▶ _About this exercise_
Copy each of the records exactly.

***

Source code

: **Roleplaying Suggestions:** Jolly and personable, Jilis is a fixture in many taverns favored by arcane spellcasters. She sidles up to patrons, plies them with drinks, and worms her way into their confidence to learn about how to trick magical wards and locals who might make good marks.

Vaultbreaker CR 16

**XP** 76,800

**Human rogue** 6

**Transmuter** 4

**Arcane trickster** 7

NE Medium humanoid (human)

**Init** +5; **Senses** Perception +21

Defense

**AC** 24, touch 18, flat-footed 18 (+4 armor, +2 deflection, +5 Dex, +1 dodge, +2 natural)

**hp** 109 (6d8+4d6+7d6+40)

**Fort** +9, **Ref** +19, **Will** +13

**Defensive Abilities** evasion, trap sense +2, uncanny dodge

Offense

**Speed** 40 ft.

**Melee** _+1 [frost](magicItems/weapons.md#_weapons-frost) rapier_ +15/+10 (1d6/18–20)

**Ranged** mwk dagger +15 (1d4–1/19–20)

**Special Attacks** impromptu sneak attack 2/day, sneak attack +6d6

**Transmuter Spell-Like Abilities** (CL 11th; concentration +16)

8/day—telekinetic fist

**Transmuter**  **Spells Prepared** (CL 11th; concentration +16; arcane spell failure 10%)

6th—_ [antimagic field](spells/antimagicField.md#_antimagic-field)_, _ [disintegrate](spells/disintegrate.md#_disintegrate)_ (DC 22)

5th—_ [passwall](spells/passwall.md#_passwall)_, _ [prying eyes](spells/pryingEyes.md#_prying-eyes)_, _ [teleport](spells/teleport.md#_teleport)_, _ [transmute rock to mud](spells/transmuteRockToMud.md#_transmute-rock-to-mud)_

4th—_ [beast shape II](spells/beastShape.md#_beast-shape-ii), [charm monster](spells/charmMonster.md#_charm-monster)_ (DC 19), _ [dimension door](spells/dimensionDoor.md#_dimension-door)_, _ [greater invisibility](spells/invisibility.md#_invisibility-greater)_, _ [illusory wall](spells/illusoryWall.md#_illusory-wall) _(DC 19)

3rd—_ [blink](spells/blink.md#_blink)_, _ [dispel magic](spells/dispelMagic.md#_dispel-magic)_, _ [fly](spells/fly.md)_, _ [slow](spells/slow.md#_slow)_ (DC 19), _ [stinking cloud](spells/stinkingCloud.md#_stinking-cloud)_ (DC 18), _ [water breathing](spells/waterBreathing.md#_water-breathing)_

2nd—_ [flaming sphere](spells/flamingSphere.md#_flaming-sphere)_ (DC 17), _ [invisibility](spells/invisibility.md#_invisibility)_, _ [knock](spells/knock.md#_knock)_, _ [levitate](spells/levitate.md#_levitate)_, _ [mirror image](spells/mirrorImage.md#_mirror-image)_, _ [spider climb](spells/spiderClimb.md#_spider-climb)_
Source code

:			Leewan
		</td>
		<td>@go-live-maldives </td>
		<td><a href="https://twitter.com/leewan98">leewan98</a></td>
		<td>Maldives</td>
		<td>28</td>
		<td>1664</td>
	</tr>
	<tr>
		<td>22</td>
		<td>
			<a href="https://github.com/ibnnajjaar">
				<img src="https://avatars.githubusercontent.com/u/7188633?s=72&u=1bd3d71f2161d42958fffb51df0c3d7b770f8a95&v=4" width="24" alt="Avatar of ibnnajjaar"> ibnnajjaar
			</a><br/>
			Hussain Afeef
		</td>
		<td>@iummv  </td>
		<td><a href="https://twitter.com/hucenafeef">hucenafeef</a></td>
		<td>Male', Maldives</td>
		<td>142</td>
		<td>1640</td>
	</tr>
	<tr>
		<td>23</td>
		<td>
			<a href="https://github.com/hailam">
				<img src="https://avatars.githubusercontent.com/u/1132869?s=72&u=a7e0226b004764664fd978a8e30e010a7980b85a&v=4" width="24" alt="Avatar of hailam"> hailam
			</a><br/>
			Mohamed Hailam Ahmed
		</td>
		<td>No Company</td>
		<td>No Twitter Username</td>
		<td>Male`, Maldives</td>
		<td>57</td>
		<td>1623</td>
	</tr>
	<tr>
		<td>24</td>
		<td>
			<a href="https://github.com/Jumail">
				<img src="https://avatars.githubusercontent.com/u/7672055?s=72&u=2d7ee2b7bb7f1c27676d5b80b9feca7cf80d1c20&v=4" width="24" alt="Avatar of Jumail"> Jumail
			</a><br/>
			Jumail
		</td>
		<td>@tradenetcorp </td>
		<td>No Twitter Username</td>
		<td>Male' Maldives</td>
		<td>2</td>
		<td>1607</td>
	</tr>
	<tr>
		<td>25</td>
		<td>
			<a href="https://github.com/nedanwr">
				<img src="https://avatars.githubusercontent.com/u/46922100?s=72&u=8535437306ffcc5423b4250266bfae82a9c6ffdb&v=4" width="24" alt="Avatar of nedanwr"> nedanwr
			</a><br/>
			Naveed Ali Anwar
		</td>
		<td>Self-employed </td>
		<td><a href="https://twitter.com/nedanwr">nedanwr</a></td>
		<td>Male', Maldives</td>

***

▶ _Answer to this exercise_
Source code

: **Roleplaying Suggestions:** Jolly and personable, Jilis is a fixture in many taverns favored by arcane spellcasters. She sidles up to patrons, plies them with drinks, and worms her way into their confidence to learn about how to trick magical wards and locals who might make good marks.

Vaultbreaker CR 16

**XP** 76,800

**Human rogue** 6

**Transmuter** 4

**Arcane trickster** 7

NE Medium humanoid (human)

**Init** +5; **Senses** Perception +21

Defense

**AC** 24, touch 18, flat-footed 18 (+4 armor, +2 deflection, +5 Dex, +1 dodge, +2 natural)

**hp** 109 (6d8+4d6+7d6+40)

**Fort** +9, **Ref** +19, **Will** +13

**Defensive Abilities** evasion, trap sense +2, uncanny dodge

Offense

**Speed** 40 ft.

**Melee** _+1 [frost](magicItems/weapons.md#_weapons-frost) rapier_ +15/+10 (1d6/18–20)

**Ranged** mwk dagger +15 (1d4–1/19–20)

**Special Attacks** impromptu sneak attack 2/day, sneak attack +6d6

**Transmuter Spell-Like Abilities** (CL 11th; concentration +16)

8/day—telekinetic fist

**Transmuter**  **Spells Prepared** (CL 11th; concentration +16; arcane spell failure 10%)

6th—_ [antimagic field](spells/antimagicField.md#_antimagic-field)_, _ [disintegrate](spells/disintegrate.md#_disintegrate)_ (DC 22)

5th—_ [passwall](spells/passwall.md#_passwall)_, _ [prying eyes](spells/pryingEyes.md#_prying-eyes)_, _ [teleport](spells/teleport.md#_teleport)_, _ [transmute rock to mud](spells/transmuteRockToMud.md#_transmute-rock-to-mud)_

4th—_ [beast shape II](spells/beastShape.md#_beast-shape-ii), [charm monster](spells/charmMonster.md#_charm-monster)_ (DC 19), _ [dimension door](spells/dimensionDoor.md#_dimension-door)_, _ [greater invisibility](spells/invisibility.md#_invisibility-greater)_, _ [illusory wall](spells/illusoryWall.md#_illusory-wall) _(DC 19)

3rd—_ [blink](spells/blink.md#_blink)_, _ [dispel magic](spells/dispelMagic.md#_dispel-magic)_, _ [fly](spells/fly.md)_, _ [slow](spells/slow.md#_slow)_ (DC 19), _ [stinking cloud](spells/stinkingCloud.md#_stinking-cloud)_ (DC 18), _ [water breathing](spells/waterBreathing.md#_water-breathing)_

2nd—_ [flaming sphere](spells/flamingSphere.md#_flaming-sphere)_ (DC 17), _ [invisibility](spells/invisibility.md#_invisibility)_, _ [knock](spells/knock.md#_knock)_, _ [levitate](spells/levitate.md#_levitate)_, _ [mirror image](spells/mirrorImage.md#_mirror-image)_, _ [spider climb](spells/spiderClimb.md#_spider-climb)_
Source code

:			Leewan
		</td>
		<td>@go-live-maldives </td>
		<td><a href="https://twitter.com/leewan98">leewan98</a></td>
		<td>Maldives</td>
		<td>28</td>
		<td>1664</td>
	</tr>
	<tr>
		<td>22</td>
		<td>
			<a href="https://github.com/ibnnajjaar">
				<img src="https://avatars.githubusercontent.com/u/7188633?s=72&u=1bd3d71f2161d42958fffb51df0c3d7b770f8a95&v=4" width="24" alt="Avatar of ibnnajjaar"> ibnnajjaar
			</a><br/>
			Hussain Afeef
		</td>
		<td>@iummv  </td>
		<td><a href="https://twitter.com/hucenafeef">hucenafeef</a></td>
		<td>Male', Maldives</td>
		<td>142</td>
		<td>1640</td>
	</tr>
	<tr>
		<td>23</td>
		<td>
			<a href="https://github.com/hailam">
				<img src="https://avatars.githubusercontent.com/u/1132869?s=72&u=a7e0226b004764664fd978a8e30e010a7980b85a&v=4" width="24" alt="Avatar of hailam"> hailam
			</a><br/>
			Mohamed Hailam Ahmed
		</td>
		<td>No Company</td>
		<td>No Twitter Username</td>
		<td>Male`, Maldives</td>
		<td>57</td>
		<td>1623</td>
	</tr>
	<tr>
		<td>24</td>
		<td>
			<a href="https://github.com/Jumail">
				<img src="https://avatars.githubusercontent.com/u/7672055?s=72&u=2d7ee2b7bb7f1c27676d5b80b9feca7cf80d1c20&v=4" width="24" alt="Avatar of Jumail"> Jumail
			</a><br/>
			Jumail
		</td>
		<td>@tradenetcorp </td>
		<td>No Twitter Username</td>
		<td>Male' Maldives</td>
		<td>2</td>
		<td>1607</td>
	</tr>
	<tr>
		<td>25</td>
		<td>
			<a href="https://github.com/nedanwr">
				<img src="https://avatars.githubusercontent.com/u/46922100?s=72&u=8535437306ffcc5423b4250266bfae82a9c6ffdb&v=4" width="24" alt="Avatar of nedanwr"> nedanwr
			</a><br/>
			Naveed Ali Anwar
		</td>
		<td>Self-employed </td>
		<td><a href="https://twitter.com/nedanwr">nedanwr</a></td>
		<td>Male', Maldives</td>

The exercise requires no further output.